PROBLEM TO SOLVE:
Going line by line through the entries below, count those that contain "email". Give the number by itself.

RECORDS TO PROCESS:
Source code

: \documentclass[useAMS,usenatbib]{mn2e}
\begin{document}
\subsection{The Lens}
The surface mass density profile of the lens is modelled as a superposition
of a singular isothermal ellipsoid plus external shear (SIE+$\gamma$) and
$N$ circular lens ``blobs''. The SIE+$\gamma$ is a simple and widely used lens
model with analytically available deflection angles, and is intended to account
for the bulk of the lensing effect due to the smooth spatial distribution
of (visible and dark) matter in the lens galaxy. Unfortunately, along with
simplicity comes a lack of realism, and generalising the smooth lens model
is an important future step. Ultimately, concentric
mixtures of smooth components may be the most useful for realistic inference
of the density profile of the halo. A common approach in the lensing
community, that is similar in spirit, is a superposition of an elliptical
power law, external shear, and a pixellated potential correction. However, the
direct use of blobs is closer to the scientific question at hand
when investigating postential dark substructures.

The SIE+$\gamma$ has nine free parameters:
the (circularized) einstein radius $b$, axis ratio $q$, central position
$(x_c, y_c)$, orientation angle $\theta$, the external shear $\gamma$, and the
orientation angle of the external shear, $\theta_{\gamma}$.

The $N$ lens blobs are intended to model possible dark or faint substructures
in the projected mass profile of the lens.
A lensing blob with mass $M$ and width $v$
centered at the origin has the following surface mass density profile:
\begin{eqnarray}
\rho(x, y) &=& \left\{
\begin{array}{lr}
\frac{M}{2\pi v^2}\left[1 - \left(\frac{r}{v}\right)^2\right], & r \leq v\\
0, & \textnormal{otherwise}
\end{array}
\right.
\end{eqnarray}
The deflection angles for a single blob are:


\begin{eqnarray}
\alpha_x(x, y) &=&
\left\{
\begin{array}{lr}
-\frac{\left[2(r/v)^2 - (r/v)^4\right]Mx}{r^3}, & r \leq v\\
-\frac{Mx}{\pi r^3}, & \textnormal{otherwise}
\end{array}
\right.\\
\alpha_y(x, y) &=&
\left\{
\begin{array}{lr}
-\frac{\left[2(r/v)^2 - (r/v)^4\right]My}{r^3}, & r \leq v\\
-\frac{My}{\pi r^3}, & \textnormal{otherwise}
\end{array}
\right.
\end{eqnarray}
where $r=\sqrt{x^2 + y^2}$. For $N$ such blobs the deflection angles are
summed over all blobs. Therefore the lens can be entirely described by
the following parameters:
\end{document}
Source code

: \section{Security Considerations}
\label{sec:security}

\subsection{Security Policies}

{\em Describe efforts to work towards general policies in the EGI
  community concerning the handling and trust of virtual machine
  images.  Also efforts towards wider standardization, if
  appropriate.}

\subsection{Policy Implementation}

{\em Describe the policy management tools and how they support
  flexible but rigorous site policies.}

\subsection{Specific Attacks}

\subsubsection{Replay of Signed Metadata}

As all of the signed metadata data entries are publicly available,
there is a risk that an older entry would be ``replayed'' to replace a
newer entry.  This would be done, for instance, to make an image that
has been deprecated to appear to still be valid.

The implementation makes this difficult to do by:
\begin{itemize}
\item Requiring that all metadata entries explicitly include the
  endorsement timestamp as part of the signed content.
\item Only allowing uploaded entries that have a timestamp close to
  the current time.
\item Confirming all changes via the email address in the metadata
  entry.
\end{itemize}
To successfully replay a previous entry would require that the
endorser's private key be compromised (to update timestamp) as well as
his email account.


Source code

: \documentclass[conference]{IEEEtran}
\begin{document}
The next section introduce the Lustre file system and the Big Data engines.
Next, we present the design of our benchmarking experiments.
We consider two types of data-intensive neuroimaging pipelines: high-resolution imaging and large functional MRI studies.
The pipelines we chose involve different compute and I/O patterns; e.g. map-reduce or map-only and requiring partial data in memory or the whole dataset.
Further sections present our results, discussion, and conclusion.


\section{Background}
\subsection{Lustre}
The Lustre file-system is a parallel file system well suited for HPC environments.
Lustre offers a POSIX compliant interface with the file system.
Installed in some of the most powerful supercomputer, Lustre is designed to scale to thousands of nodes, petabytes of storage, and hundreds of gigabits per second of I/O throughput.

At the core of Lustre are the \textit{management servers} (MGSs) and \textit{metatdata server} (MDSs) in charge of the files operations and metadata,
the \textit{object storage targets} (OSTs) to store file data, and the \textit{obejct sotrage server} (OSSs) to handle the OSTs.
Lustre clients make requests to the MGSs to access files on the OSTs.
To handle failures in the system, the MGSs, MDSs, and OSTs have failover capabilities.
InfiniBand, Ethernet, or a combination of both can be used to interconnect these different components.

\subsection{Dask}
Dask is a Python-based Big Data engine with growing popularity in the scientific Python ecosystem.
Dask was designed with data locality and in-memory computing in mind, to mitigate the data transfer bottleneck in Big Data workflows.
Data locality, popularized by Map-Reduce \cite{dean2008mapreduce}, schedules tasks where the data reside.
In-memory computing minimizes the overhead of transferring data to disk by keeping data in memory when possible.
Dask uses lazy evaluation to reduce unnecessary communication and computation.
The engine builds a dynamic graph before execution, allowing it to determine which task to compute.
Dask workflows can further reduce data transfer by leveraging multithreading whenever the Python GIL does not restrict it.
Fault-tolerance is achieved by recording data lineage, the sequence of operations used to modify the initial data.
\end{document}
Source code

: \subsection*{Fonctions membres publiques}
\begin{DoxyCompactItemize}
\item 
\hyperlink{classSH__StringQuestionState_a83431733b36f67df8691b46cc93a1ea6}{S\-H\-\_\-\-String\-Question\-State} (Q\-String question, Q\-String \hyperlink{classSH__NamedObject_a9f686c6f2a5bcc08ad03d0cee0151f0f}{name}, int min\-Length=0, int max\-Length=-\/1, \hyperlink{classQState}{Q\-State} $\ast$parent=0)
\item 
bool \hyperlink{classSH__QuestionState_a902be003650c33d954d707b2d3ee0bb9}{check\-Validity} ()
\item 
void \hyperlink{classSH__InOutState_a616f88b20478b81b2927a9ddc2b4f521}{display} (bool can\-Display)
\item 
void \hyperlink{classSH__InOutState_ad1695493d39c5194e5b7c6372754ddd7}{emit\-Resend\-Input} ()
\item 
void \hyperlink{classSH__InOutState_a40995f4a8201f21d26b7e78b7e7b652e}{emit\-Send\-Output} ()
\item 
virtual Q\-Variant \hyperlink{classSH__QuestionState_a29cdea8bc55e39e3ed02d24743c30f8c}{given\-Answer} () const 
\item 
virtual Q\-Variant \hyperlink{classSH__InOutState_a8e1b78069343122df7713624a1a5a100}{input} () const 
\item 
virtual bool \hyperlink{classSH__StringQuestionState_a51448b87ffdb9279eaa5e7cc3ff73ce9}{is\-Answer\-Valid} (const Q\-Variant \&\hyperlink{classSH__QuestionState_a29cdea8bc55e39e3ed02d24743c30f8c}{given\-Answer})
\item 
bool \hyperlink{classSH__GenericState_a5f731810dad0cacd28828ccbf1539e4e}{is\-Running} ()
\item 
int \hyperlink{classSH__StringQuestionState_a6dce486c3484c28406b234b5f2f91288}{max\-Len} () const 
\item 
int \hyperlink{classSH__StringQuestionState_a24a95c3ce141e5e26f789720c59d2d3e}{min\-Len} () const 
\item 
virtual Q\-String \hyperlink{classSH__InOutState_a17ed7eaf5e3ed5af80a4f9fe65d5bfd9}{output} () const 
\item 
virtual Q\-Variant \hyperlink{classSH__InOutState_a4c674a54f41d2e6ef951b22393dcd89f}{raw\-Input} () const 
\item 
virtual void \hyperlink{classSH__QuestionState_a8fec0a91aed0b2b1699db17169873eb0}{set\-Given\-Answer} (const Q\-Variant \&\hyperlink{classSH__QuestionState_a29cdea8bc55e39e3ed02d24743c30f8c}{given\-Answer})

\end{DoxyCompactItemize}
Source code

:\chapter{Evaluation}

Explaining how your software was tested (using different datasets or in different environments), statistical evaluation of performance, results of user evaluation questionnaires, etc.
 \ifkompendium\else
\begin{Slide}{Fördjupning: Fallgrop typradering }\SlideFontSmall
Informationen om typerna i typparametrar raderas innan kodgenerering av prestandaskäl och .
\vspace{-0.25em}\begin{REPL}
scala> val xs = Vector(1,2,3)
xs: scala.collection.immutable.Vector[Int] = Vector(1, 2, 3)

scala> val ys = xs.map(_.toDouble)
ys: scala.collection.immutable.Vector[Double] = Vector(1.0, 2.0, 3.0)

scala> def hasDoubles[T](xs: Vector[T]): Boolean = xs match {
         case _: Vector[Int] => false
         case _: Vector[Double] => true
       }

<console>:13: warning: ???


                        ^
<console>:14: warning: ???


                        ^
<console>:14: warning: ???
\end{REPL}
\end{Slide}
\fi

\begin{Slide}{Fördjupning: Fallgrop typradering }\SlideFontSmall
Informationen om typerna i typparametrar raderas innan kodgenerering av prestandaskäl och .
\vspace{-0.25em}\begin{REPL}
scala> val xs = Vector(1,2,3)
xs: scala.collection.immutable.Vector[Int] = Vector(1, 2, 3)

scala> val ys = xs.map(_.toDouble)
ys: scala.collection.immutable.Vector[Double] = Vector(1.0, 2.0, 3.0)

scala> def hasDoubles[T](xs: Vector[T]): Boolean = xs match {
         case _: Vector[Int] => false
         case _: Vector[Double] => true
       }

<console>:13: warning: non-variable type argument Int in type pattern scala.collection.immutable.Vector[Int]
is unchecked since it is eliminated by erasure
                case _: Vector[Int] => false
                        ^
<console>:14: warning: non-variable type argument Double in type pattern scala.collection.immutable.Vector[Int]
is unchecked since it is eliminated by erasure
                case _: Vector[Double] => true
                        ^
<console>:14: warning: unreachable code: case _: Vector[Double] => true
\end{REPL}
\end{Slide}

EXERCISE SOLUTION:
2